◆ WORK TASK:
Take the line that contains "Associate members of" as the first line and the final line of the records as the last; return exactly those lines and the lines between.
═════ RECORDS SUPPLIED
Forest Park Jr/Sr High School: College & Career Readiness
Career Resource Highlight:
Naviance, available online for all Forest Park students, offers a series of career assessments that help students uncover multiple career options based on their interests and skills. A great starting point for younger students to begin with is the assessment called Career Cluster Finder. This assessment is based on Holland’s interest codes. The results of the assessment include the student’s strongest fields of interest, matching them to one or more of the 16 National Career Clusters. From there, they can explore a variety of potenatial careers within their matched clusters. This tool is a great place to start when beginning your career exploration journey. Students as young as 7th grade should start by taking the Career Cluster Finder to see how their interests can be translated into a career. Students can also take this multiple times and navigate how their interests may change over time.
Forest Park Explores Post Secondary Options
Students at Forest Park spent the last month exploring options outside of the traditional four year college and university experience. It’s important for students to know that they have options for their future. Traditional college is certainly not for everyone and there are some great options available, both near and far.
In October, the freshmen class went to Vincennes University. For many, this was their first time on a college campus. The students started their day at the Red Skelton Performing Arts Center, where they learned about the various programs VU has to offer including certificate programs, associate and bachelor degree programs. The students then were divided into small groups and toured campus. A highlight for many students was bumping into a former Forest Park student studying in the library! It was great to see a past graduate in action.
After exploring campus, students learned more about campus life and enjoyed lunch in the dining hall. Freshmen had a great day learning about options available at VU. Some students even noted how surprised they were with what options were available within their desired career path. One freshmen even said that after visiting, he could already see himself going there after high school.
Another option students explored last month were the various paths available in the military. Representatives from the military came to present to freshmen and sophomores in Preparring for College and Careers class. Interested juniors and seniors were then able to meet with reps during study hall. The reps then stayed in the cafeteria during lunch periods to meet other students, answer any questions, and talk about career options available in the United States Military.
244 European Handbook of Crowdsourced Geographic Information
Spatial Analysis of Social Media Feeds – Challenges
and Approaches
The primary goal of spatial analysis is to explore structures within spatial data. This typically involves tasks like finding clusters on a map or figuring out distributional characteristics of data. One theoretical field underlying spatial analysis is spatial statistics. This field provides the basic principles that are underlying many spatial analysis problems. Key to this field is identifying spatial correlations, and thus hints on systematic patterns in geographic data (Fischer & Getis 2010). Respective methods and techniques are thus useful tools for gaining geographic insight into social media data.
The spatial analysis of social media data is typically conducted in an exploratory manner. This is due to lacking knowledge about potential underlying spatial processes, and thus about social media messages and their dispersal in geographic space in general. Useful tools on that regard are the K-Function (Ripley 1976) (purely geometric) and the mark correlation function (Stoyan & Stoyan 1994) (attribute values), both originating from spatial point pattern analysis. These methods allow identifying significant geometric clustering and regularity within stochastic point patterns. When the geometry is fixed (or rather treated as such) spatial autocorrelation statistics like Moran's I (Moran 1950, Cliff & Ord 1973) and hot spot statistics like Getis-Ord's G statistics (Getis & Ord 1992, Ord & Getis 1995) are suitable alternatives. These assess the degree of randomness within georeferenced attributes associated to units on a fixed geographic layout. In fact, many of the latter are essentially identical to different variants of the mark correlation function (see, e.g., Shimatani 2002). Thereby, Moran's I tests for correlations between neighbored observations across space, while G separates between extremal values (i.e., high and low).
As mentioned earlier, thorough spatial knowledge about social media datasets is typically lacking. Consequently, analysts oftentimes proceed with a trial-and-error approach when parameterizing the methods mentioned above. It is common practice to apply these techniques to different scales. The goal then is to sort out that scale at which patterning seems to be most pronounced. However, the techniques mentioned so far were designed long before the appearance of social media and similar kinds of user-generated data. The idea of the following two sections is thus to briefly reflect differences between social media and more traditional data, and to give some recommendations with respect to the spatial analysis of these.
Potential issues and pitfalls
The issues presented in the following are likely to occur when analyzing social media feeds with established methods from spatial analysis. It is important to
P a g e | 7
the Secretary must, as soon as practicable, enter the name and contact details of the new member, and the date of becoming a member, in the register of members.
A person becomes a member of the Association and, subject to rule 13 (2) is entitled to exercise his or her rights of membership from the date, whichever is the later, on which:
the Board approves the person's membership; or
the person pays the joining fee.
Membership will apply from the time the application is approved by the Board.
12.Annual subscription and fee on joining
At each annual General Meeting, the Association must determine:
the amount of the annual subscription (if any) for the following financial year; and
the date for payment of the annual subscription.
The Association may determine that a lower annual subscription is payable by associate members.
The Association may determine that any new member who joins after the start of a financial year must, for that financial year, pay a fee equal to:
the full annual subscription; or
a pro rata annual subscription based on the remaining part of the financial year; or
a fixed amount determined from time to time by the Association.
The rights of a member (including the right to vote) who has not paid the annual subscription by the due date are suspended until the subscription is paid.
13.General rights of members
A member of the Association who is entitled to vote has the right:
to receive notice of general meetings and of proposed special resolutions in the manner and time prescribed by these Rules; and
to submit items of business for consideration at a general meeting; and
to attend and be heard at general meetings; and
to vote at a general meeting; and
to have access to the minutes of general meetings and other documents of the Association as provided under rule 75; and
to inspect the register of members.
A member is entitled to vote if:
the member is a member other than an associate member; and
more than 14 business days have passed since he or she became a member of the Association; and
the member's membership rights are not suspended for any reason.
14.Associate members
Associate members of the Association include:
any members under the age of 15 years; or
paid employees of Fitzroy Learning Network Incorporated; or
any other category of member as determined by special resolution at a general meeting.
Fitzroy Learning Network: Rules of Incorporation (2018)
══════════
◆ EXERCISE ANSWER:
Associate members of the Association include:
any members under the age of 15 years; or
paid employees of Fitzroy Learning Network Incorporated; or
any other category of member as determined by special resolution at a general meeting.
Fitzroy Learning Network: Rules of Incorporation (2018)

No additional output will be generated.